DOCUMENT SEGMENT ::

Like Carol (2015), starring Cate Blanchett and Rooney Mara, the connection between Anaïs and Emilie seems entirely natural, and the younger lover is the one more willing to throw up her hands at reality and pursue the relationship no matter what. In a world that often makes middle-aged women disappear, these 40- and 50-something dames hold virtually all the power. But unlike Todd Haynes’s sumptuous melodrama, Anaïs in Love revels less in the inevitability of a broken heart and more in the heart’s resilient, if mercurial, nature. “Misfortunes are part of the plan,” Emilie tells her gamine suitor during a hike to the beach. “That’s what life is.”

Anaïs Demoustier and Valeria Bruni Tedeschi in Anaïs in Love, a Magnolia Pictures release (© Les Films Pelléas. Photo courtesy Magnolia Pictures)

Like all the best romances, Anaïs in Love doesn’t suggest that being “in love” necessarily means being with a person forever. The headiest, and best, infatuation may only prove possible when that connection is fleeting, and the memory endures long after the affair. Emilie — not pregnancy, a PhD, or any male prospect — proves the only event in Anaïs’s life to give her a sense of direction, to keep her attention for months at a stretch. In this way, the film overtly rejects the cumbersome heteronormative romantic arc — getting the guy, or the job, doesn’t matter if you don’t want either. 

“Anaïs, are you real?” ends one of Emilie’s emails read aloud toward the end of the film — and despite Anaïs’s hyperbolized whimsy, her longing feels relatable. What the heart wants may be an inconvenient surprise, and, as this movie celebrates, surprises can happen in life’s midseason.

Anaïs in Love, directed by Charline Bourgeois-Tacquet (2022), is currently in theaters and available to stream starting on May 6.

Data entries
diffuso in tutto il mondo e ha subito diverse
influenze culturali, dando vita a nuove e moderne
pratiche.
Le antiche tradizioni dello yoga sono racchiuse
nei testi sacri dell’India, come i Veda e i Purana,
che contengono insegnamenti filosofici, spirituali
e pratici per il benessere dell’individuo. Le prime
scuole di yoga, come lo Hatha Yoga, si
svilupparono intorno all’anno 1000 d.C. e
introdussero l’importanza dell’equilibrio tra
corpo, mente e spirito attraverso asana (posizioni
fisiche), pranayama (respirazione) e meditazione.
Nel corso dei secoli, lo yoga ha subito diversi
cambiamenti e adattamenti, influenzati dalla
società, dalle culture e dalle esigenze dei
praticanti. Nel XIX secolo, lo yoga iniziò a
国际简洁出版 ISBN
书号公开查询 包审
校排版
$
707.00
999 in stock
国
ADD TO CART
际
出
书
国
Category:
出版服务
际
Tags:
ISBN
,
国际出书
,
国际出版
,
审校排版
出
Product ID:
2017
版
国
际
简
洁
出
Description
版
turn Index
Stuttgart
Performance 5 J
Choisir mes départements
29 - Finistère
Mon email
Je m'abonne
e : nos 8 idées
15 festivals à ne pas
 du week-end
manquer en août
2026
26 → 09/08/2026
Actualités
==
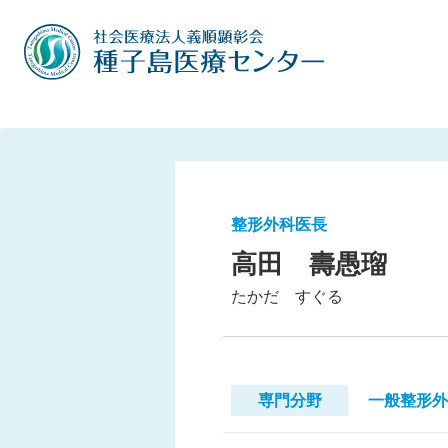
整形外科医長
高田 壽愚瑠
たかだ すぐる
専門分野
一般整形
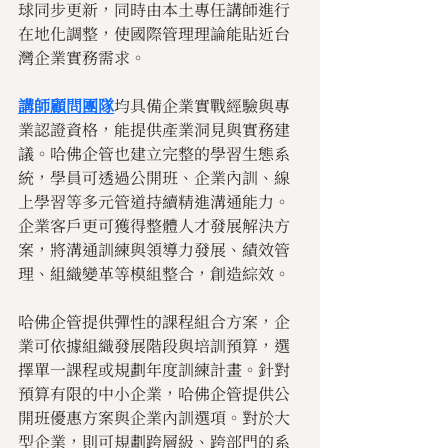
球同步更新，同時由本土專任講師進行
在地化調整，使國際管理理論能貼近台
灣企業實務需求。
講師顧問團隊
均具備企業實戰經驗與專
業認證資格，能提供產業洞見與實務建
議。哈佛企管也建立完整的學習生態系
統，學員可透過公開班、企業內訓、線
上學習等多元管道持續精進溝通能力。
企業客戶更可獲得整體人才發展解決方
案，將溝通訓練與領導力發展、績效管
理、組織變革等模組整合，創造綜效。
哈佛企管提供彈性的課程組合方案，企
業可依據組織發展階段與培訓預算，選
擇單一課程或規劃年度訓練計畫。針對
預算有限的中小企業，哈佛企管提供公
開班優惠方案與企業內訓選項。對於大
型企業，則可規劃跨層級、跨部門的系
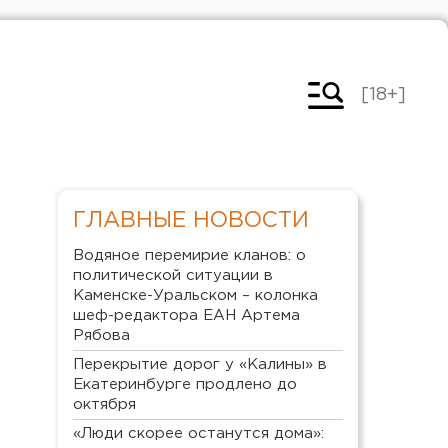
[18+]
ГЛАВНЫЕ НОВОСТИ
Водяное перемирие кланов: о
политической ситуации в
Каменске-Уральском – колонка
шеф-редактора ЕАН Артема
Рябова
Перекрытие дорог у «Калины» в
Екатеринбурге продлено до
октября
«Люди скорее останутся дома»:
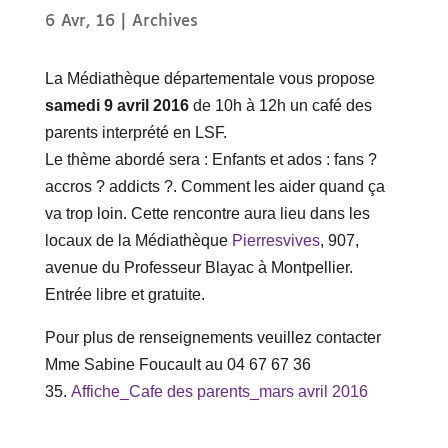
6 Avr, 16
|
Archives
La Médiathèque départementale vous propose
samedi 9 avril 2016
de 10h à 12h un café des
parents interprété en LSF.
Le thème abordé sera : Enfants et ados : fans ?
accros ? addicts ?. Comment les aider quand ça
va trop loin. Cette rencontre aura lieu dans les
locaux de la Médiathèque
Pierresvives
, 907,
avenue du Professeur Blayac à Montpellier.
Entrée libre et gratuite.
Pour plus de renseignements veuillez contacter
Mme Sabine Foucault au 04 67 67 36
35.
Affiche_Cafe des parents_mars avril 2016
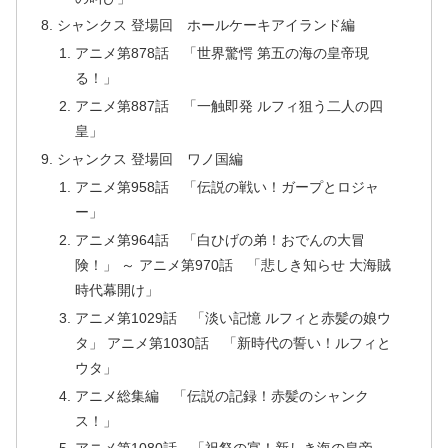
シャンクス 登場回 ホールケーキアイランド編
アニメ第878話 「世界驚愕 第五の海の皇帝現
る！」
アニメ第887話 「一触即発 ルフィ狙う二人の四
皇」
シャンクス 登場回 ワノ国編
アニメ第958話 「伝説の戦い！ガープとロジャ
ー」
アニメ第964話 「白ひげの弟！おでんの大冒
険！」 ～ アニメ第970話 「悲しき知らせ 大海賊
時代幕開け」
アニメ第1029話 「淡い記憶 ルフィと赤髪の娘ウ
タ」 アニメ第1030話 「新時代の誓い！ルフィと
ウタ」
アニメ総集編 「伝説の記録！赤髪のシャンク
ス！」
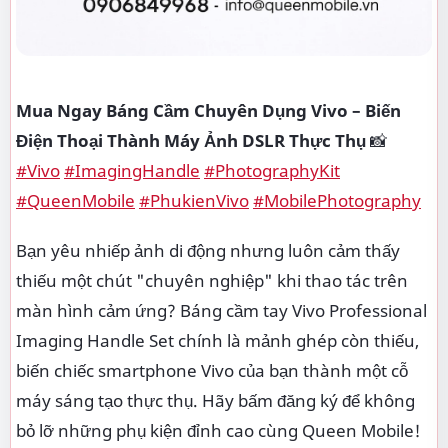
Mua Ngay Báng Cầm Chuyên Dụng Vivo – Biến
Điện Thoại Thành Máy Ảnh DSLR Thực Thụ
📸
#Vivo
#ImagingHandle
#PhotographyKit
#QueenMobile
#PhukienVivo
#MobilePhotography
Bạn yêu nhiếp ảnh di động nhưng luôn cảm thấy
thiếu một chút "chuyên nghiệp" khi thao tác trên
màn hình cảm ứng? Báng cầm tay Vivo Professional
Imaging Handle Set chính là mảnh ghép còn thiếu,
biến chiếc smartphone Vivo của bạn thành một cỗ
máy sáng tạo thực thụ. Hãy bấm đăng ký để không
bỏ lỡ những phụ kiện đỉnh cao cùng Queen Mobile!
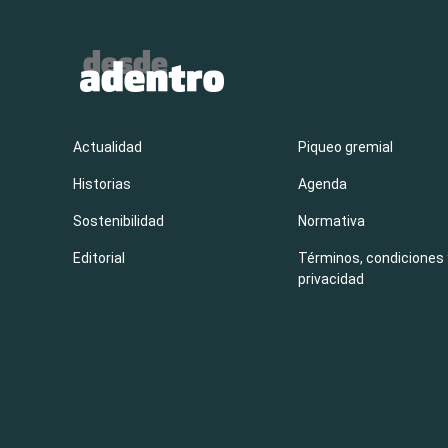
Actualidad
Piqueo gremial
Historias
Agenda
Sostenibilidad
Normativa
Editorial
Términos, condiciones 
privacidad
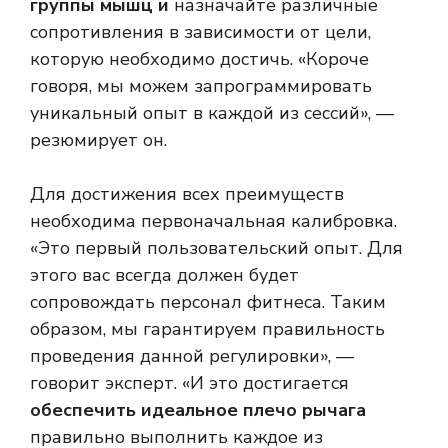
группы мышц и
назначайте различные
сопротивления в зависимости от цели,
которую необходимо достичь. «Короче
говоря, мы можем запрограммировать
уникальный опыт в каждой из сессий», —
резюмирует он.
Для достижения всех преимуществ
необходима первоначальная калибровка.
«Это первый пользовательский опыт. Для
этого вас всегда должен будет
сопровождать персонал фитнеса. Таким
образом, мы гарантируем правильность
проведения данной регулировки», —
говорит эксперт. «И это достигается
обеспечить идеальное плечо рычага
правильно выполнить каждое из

WHAT YOU NEED TO DO ::
Reproduce the film review's passage between "Like all the" and "in life’s midseason.", inclusive, and swap "infatuation" for "passion".

TASK RESPONSE ::
Like all the best romances, Anaïs in Love doesn’t suggest that being “in love” necessarily means being with a person forever. The headiest, and best, passion may only prove possible when that connection is fleeting, and the memory endures long after the affair. Emilie — not pregnancy, a PhD, or any male prospect — proves the only event in Anaïs’s life to give her a sense of direction, to keep her attention for months at a stretch. In this way, the film overtly rejects the cumbersome heteronormative romantic arc — getting the guy, or the job, doesn’t matter if you don’t want either. 

“Anaïs, are you real?” ends one of Emilie’s emails read aloud toward the end of the film — and despite Anaïs’s hyperbolized whimsy, her longing feels relatable. What the heart wants may be an inconvenient surprise, and, as this movie celebrates, surprises can happen in life’s midseason.